*** Given passage Section Begins ***

Laurila is of Sweden-Finnish origin: he was born in Kristianstad, Sweden, to Finnish parents and spent his childhood in Sweden. After serving briefly in the army, he moved to Chicago and eventually to Finland, residing in Tampere and Helsinki. He found initial success in his online release Vitun Suomirokki in 2000 on Poko Rekords going platinum with sales of 17,000 copies. The follow-up single entitled "Kanava Nolla (antakaa mun olla)" was also successful selling 9,000 copies. His debut studio album Mun levy! went gold with sale of 25,000 copies.

==Nuera==

Laurila started his career as part of the rap duo Nuera. He was known as an MC under the alias Dream whereas his partner in the band was Henry Kaprali known as Skem. They were active in the 1990s releasing several cassettes through Open Records. They also collaborated with other artists on the record label.

*** Given passage Section Ends ***

# What this exercise asks:
[A] In the passage about Laurila, what alias did he use as an MC in Nuera?
[B] Continue the passage about Laurila with the next part, starting after its last sentence.
The listing after the passage about Laurila plays no part in this exercise.

*** Source information Section Begins ***

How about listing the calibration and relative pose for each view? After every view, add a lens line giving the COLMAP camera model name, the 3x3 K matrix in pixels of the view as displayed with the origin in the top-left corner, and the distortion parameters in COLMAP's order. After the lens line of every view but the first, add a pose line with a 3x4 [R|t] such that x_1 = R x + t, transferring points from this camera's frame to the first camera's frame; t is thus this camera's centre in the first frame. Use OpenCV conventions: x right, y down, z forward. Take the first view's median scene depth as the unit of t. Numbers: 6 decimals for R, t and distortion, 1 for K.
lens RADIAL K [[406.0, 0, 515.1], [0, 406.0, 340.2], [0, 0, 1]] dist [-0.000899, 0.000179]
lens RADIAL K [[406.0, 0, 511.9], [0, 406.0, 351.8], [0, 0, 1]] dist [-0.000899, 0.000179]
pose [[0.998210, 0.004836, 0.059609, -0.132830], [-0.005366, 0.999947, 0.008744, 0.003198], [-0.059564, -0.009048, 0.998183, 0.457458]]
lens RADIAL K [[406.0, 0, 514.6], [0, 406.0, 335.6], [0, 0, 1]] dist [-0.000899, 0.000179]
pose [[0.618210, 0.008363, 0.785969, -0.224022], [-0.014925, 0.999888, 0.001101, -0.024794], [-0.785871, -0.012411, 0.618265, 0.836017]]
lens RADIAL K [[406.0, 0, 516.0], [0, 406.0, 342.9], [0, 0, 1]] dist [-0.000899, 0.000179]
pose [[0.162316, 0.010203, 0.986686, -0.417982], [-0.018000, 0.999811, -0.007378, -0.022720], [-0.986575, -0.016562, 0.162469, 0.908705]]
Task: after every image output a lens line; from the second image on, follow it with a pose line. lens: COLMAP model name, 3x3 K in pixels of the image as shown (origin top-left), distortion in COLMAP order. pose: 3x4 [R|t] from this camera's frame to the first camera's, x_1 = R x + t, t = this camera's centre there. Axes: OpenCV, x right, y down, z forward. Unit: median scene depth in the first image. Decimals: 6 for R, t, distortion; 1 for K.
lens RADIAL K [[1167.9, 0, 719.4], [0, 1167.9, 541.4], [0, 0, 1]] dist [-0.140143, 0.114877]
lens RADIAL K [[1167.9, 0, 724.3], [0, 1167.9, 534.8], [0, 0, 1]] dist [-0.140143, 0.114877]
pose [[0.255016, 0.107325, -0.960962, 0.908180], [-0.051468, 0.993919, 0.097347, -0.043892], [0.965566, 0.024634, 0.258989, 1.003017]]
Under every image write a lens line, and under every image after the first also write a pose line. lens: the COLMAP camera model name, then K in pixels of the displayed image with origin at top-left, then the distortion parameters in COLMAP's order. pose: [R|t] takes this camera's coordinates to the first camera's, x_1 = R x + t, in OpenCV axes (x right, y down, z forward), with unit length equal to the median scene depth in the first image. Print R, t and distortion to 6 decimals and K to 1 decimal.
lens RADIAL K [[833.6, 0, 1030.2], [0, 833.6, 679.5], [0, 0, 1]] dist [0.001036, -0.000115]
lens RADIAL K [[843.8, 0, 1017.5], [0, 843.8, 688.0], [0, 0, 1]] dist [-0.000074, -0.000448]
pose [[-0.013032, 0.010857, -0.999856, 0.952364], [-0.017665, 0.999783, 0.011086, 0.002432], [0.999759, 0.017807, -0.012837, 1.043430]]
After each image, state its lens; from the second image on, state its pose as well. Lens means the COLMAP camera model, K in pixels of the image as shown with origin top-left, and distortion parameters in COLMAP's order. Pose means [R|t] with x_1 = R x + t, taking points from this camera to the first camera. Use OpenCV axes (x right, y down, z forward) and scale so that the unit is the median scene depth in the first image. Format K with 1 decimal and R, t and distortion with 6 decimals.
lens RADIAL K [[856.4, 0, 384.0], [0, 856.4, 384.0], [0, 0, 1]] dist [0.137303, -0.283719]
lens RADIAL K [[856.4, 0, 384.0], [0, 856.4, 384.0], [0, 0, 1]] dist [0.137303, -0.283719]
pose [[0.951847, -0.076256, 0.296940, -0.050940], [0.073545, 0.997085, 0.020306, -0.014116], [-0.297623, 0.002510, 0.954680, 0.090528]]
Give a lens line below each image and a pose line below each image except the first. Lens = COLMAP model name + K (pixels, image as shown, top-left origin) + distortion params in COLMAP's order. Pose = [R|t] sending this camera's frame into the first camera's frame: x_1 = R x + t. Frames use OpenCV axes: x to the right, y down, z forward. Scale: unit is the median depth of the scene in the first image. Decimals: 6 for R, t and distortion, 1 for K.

*** Source information Section Ends ***

# Answers provided:
[A] Dream

[B]
In 2004, both Dream and Skem joined DJ K2 in YleX weekly radio show featuring rap and R&B artists.

==Travis Bicle==
The duo disbanded as Henry Kaprali (Skem) moved to New York City going into music production with Turnin' Records.

As for Laurila (Dream), he took a new alias, Travis Bicle, and released an album in 2007 entitled Committed produced by Kapralin and Turnin' Records.

==Solo as Petri Nygård==
Laurila continued with a successful rap career taking the name Petri Nygård. After the successes of 2000 and 2001, he has had a considerable comeback starting 2009 with new download only releases. He also released in 2009 a full studio album entitled Kaikkee pitää olla. His next album, Kaikki tai ei mitään, was released in February 2011. The single from the album included the November 2010 single "Sarvet esiin" featuring Finnish thrash metal band Mokoma. The second single entitled "Selvä päivä" featuring Lord Est has shot to #1 on Suomen virallinen lista, the official Finnish singles chart.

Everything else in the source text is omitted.